>> START Supplied material
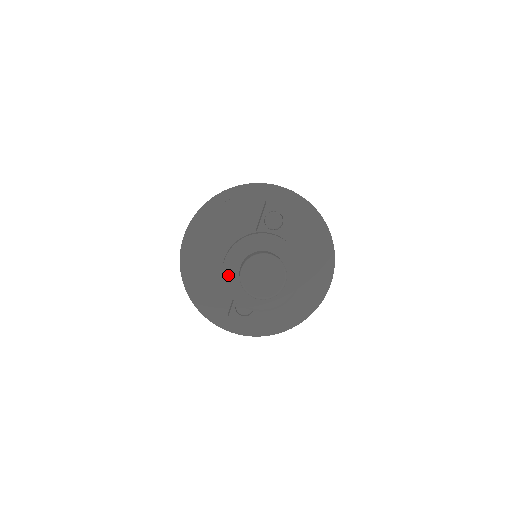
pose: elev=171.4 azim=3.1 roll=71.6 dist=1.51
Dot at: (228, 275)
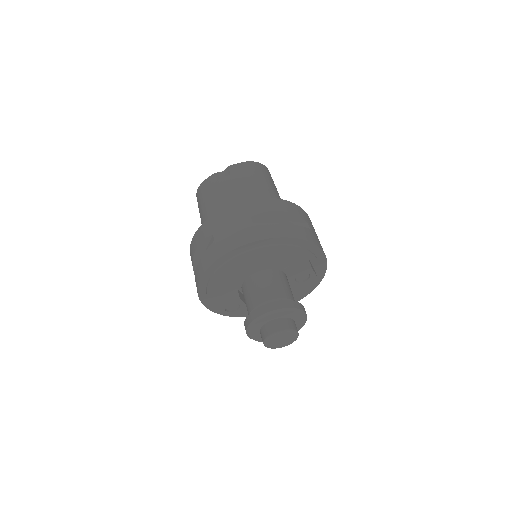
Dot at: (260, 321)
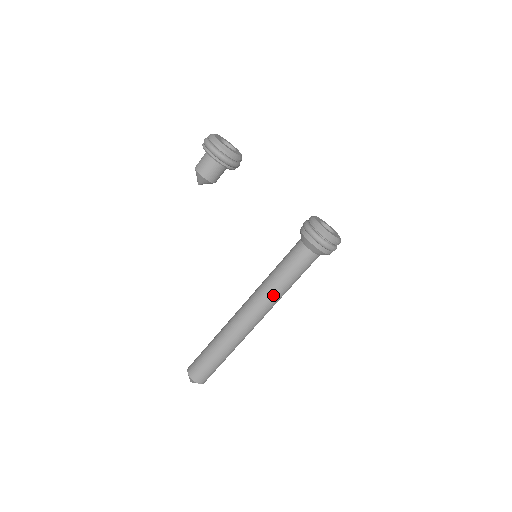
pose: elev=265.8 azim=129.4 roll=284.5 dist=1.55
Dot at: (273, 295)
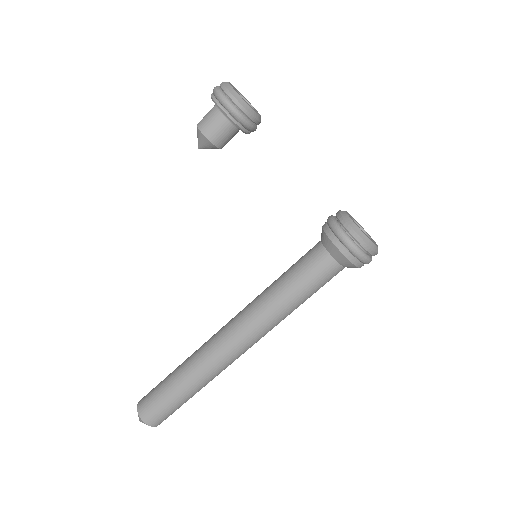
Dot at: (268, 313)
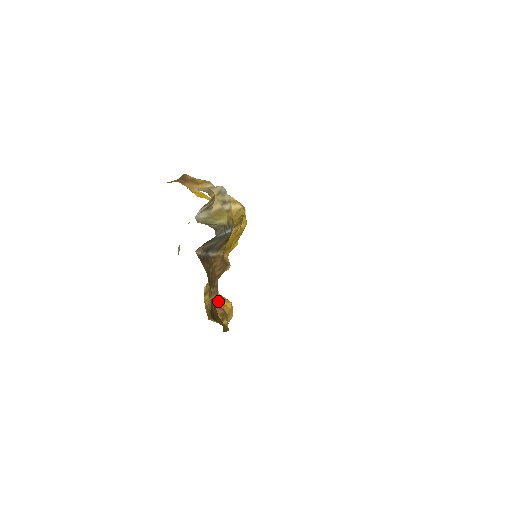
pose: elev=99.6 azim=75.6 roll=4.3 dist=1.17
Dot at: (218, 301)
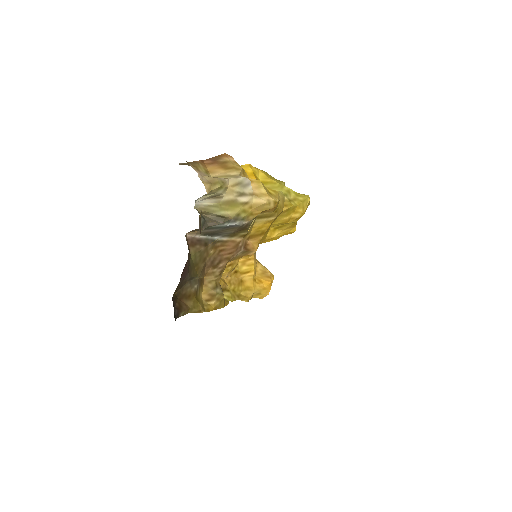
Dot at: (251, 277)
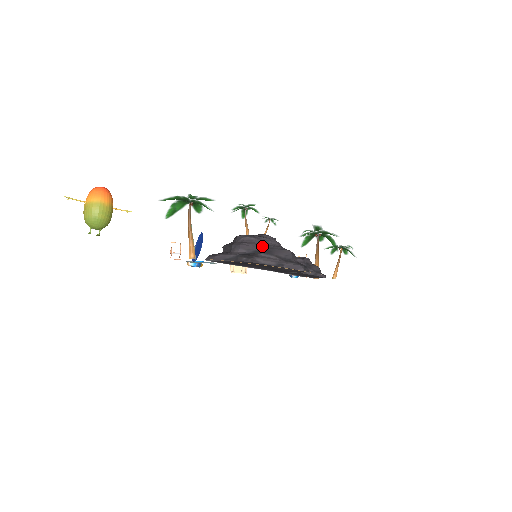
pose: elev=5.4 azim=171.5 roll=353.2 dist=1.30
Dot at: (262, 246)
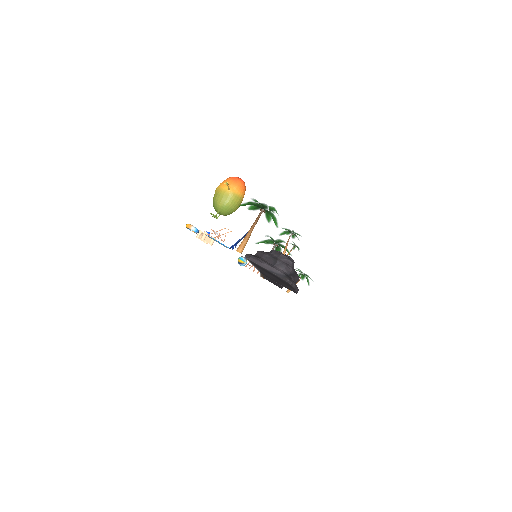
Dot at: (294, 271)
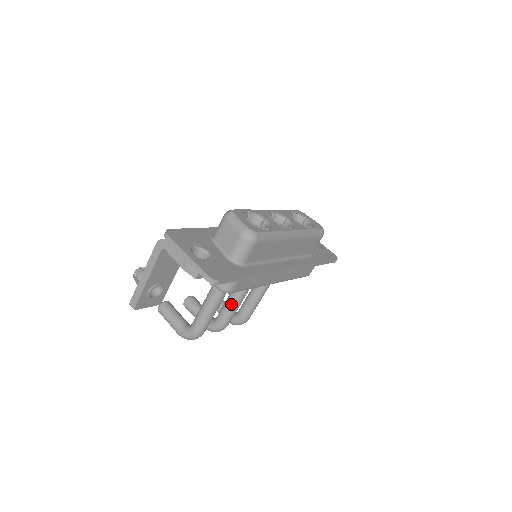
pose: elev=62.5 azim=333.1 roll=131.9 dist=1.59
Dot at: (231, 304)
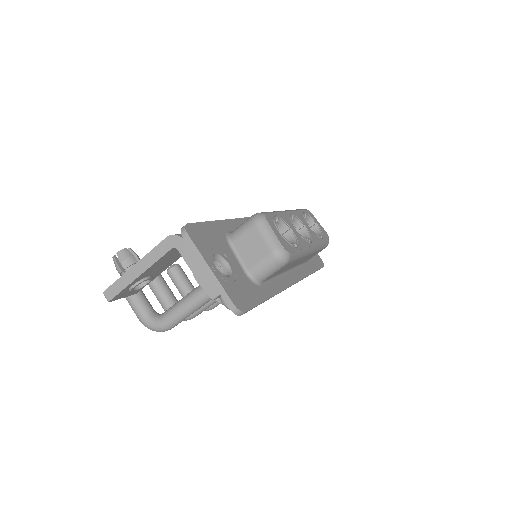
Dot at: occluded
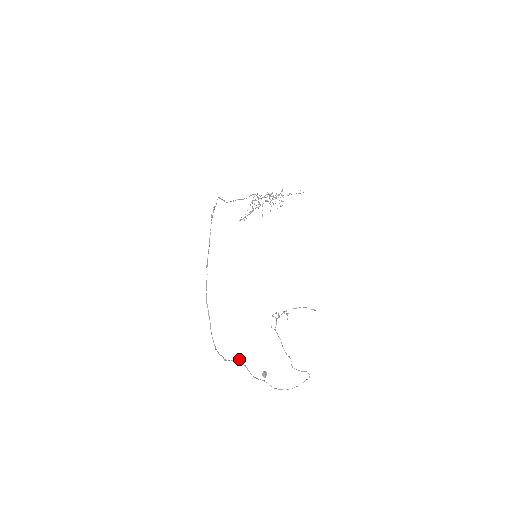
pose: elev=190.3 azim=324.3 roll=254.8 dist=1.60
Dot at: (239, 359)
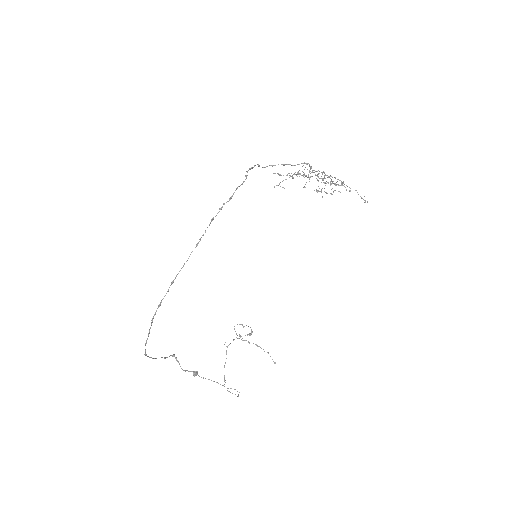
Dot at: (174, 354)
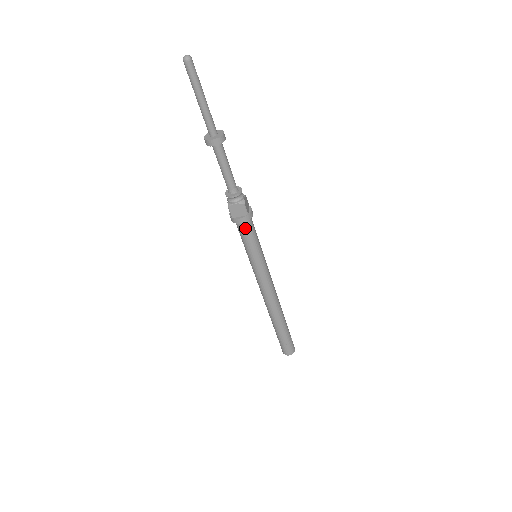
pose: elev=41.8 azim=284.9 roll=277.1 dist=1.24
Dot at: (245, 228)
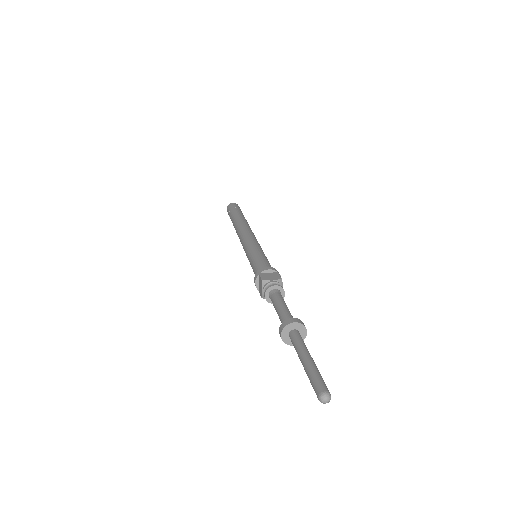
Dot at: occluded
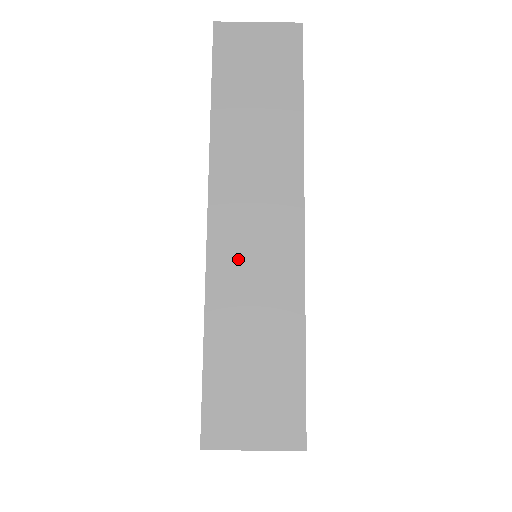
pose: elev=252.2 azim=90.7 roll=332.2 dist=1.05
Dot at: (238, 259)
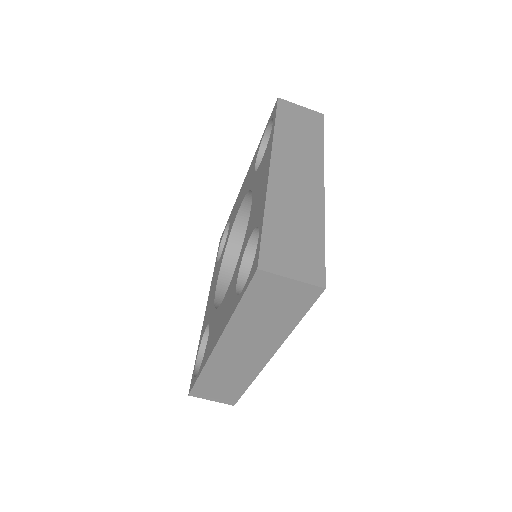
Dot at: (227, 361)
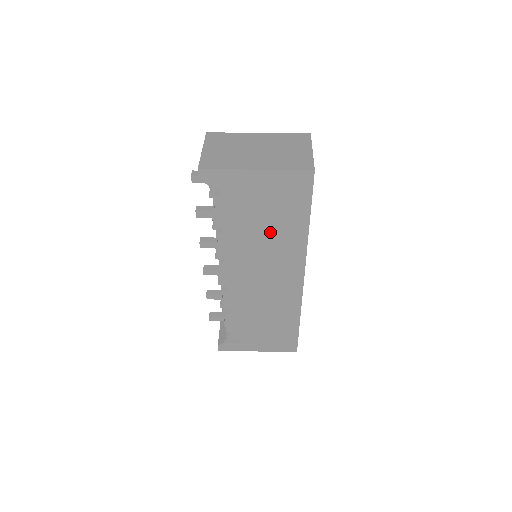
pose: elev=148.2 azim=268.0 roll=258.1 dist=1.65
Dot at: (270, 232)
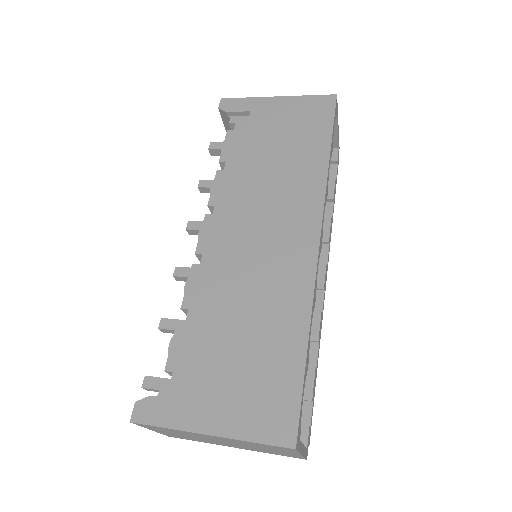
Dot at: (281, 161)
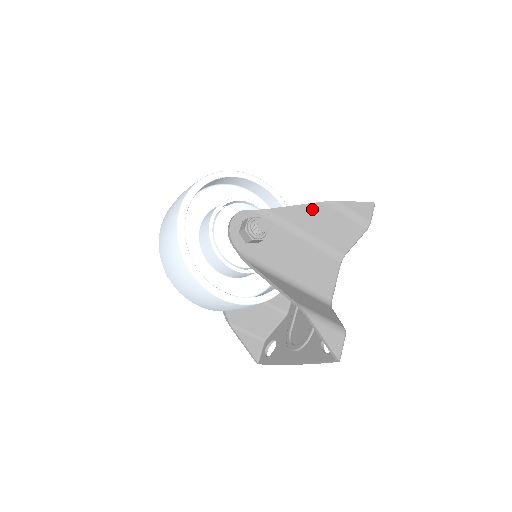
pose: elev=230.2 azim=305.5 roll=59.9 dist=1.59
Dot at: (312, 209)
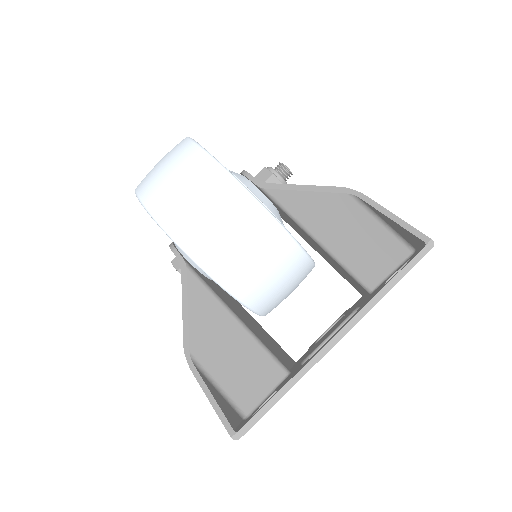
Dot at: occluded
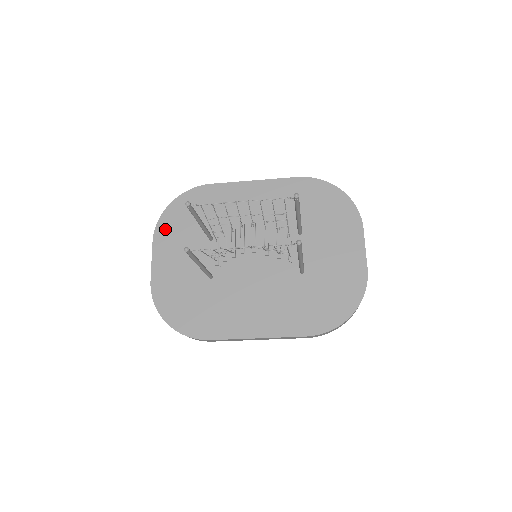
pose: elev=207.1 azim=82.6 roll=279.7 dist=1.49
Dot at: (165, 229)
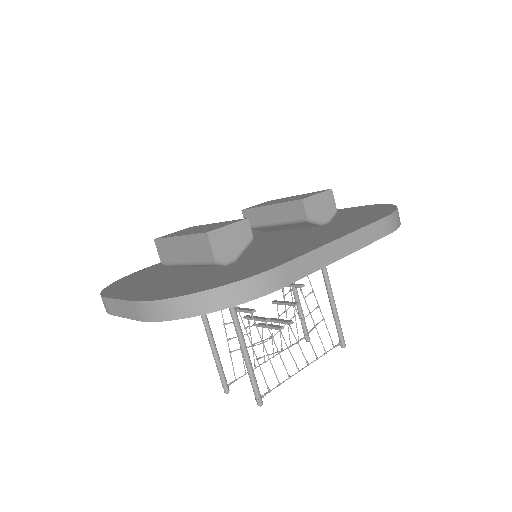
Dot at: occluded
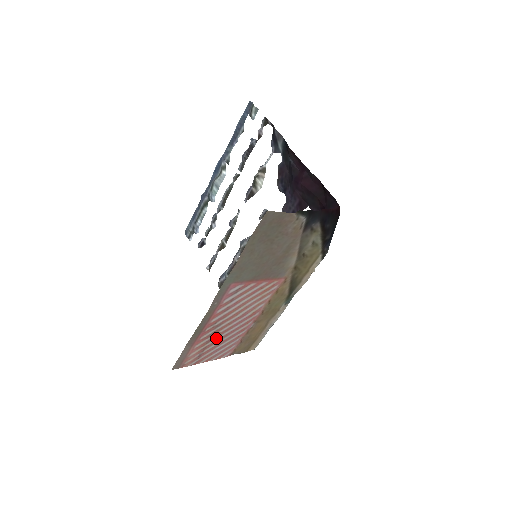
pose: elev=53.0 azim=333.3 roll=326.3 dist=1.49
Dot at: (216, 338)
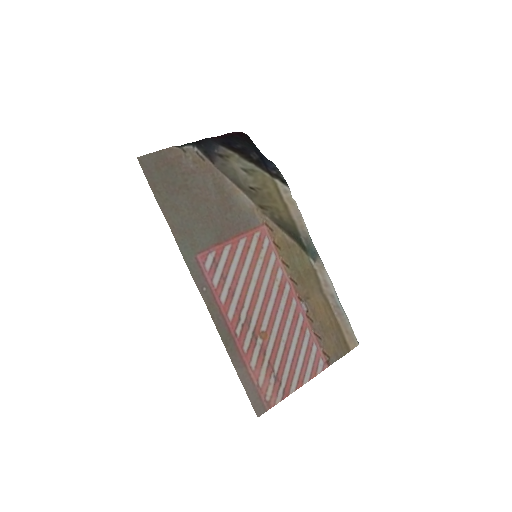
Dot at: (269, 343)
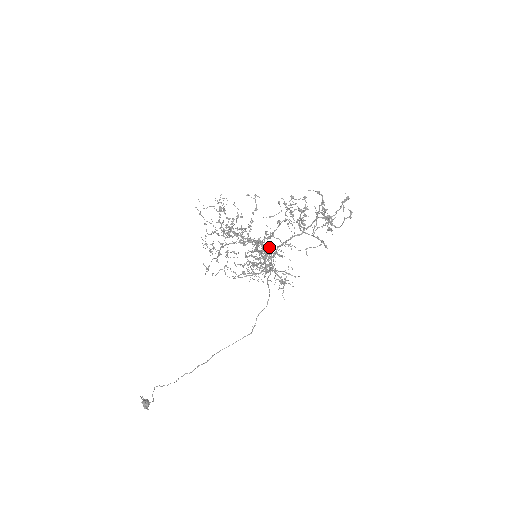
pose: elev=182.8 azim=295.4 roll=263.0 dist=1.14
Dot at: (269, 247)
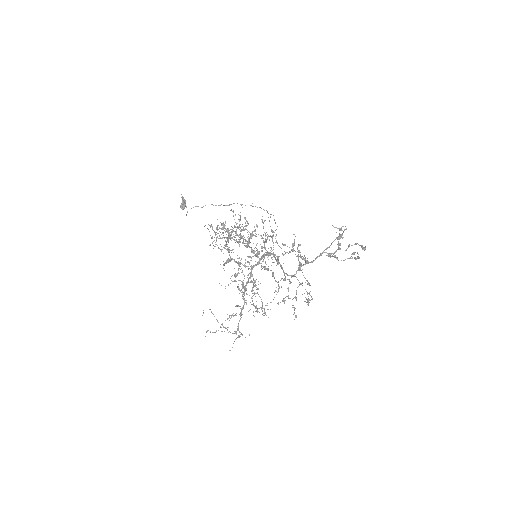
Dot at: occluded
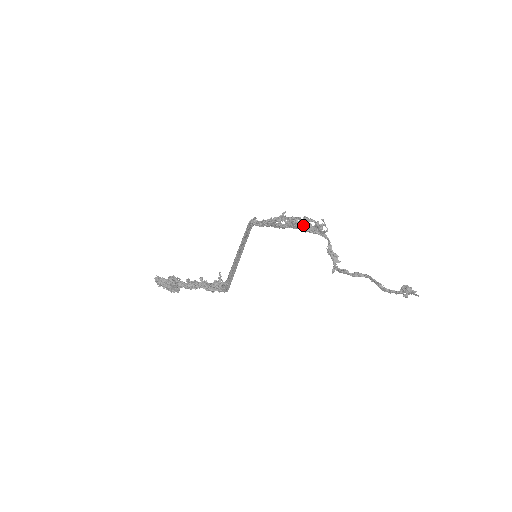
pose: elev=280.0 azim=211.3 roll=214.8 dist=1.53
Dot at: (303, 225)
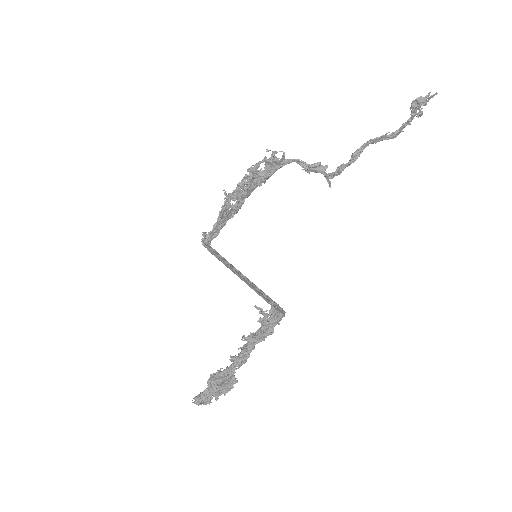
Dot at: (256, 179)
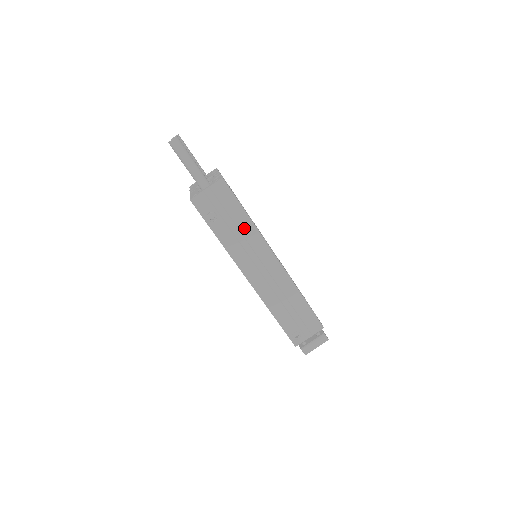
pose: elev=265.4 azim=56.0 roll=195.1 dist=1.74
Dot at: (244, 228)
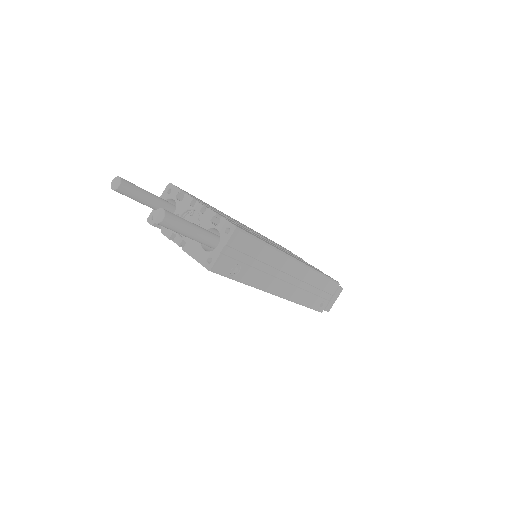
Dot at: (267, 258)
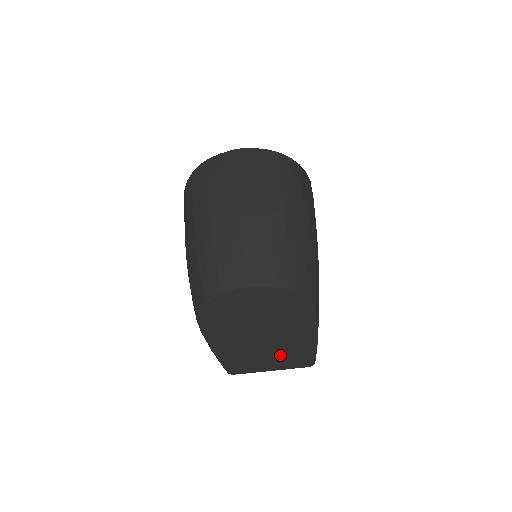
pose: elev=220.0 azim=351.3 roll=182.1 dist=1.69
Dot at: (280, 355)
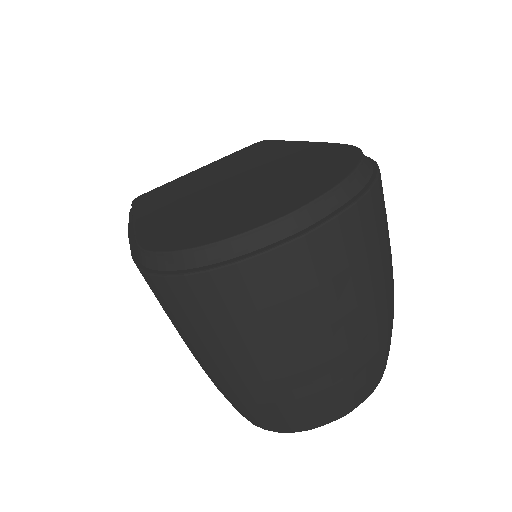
>> END Supplied material
## Task statement
Starting at the line with "pose: elev=182.8 azim=295.4" and ending at the line with "Dot at: (267, 258)", rewrite the material with every "dist" replaced by "distance" and all else unchanged. Omit the picture lines from your answer.

## Reply
pose: elev=182.8 azim=295.4 roll=263.0 distance=1.14
Dot at: (269, 247)
Dot at: occluded
pose: elev=280.0 azim=211.3 roll=214.8 distance=1.53
Dot at: (303, 225)
Dot at: (256, 179)
pose: elev=265.4 azim=56.0 roll=195.1 distance=1.74
Dot at: (244, 228)
Dot at: (267, 258)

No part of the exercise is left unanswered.